SOD is the first line defensive enzyme that assists in the dismutation of superoxide radicals into oxygen and hydrogen peroxide. In contrast, some of the hydrogen peroxide molecules in the presence of reduced iron (Fe2+), in what is called a Fenton reaction, are reduced into the deleterious (OH−) hydroxyl radical [135]. The hydroxyl radical is one of the highly reactive radicals which can result in cell toxicity [136,137]. CAT, GPx, and other enzymes prevent the formation of hydroxyl radical (OH−), by degrading the hydrogen peroxide (H2O2) into O2 and H2O. Sometimes, the hydroxyl radical facilitates the formation of lipid radicals (LR*) by acting on the lipid membrane, which further leads to the formation of lipid peroxy radical (LPR*) in combination with oxygen. This can result in attenuation of membrane-bound enzymes activity [138], dysfunction of membrane receptors [139], altered membrane permeability [140], as well as enhancing the rigidity of the membrane while lowering its fluidity [141]. On the other hand, multifaceted antioxidant enzyme, GPx is known to act in the removal of peroxynitrite anion, hydrogen-peroxides, and lipid-peroxides [142]. In the presence of NADPH-oxidase enzyme and arginine, superoxide anion and nitric oxide leads to the generation of peroxynitrite anion which is a powerful tissue-damaging oxidant. Furthermore, the peroxynitrite anion may often react with carbon dioxide, resulting in the formation of nitrosoperoxycarbonate, which gradually disintegrates to form nitrogen dioxide and carbonate radicals [143].

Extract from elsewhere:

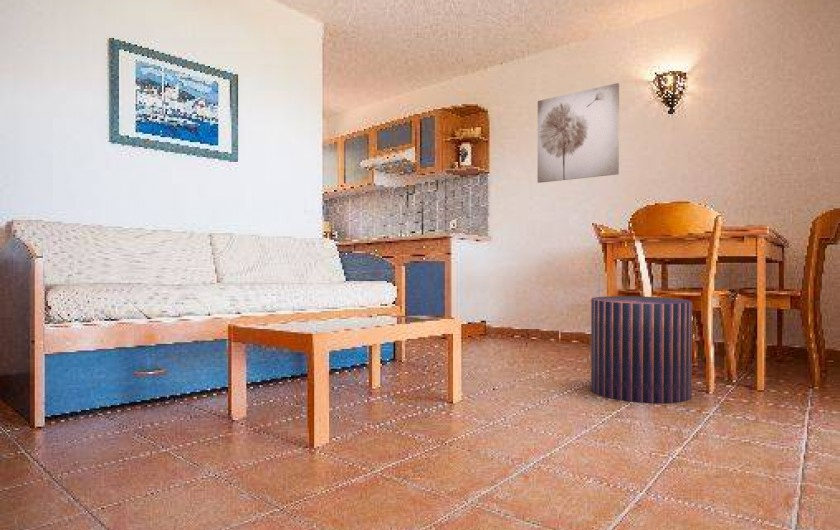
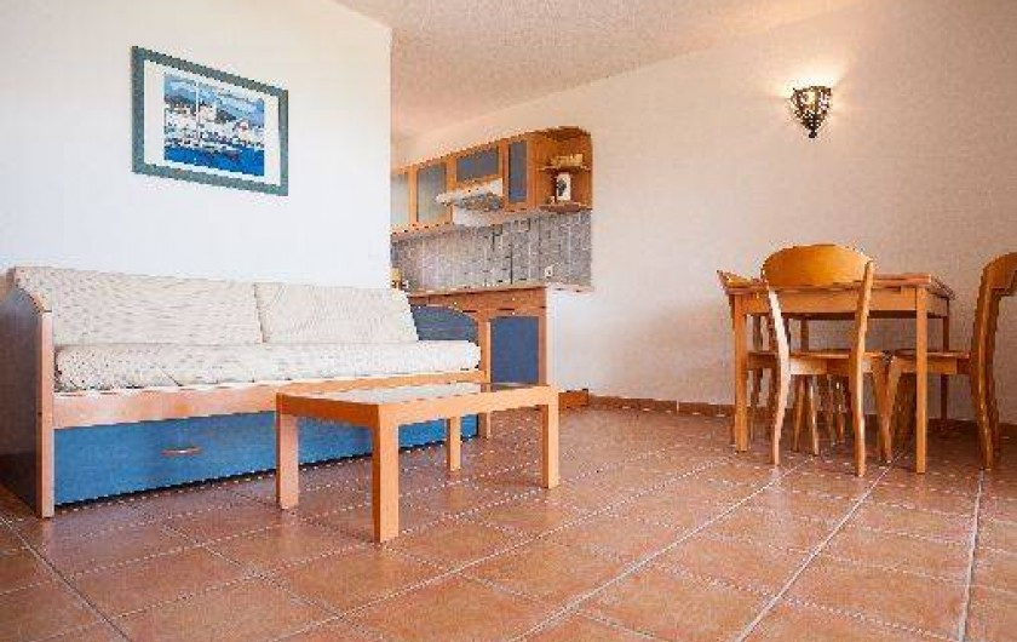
- pouf [590,295,693,404]
- wall art [537,82,620,184]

SOD, GPx, and CAT are imperative antioxidant enzymes that are crucial against the protection of the bio-system from free radicals. Hence, the proposed protective mechanisms of Jasminum plants explained in Figure 5 against free radicals might be that Jasminum plants would up-regulate the levels of the antioxidants enzymes which would further block the formation of the peroxynitrite anion or disintegrate hydrogen peroxide into water and oxygen.

10. Conclusions and Perspectives

In conclusion, most bio-activities were determined by the researchers, primarily for crude undefined extracts and the majority of the tests were conducted in vitro. In addition, for oxidative stress associated disorders, only 2 Jasminum species (Jasminum grandiflorum L. Jasminum sambac (L.) Aiton) have been studied (in vivo), yet they are highly successful in normalising various elevated parameters. The chemical profile of the Jasminum species revealed the presence of alkaloids, flavonoids, tannins, sterols, phenols, terpenoids, cardiac glycosides, terpenes, and secoiridoid glucosides. No studies have investigated the integrated role of Jasminum with standard drugs. It is expected that the data collected will serve as a useful protocol for researchers of herbal drug industry worldwide to explore various Jasminum species and their active components against human disorders. This review will provide more insight into the development of an effective drug candidate against diseases associated with oxidative stress and also against microbial diseases.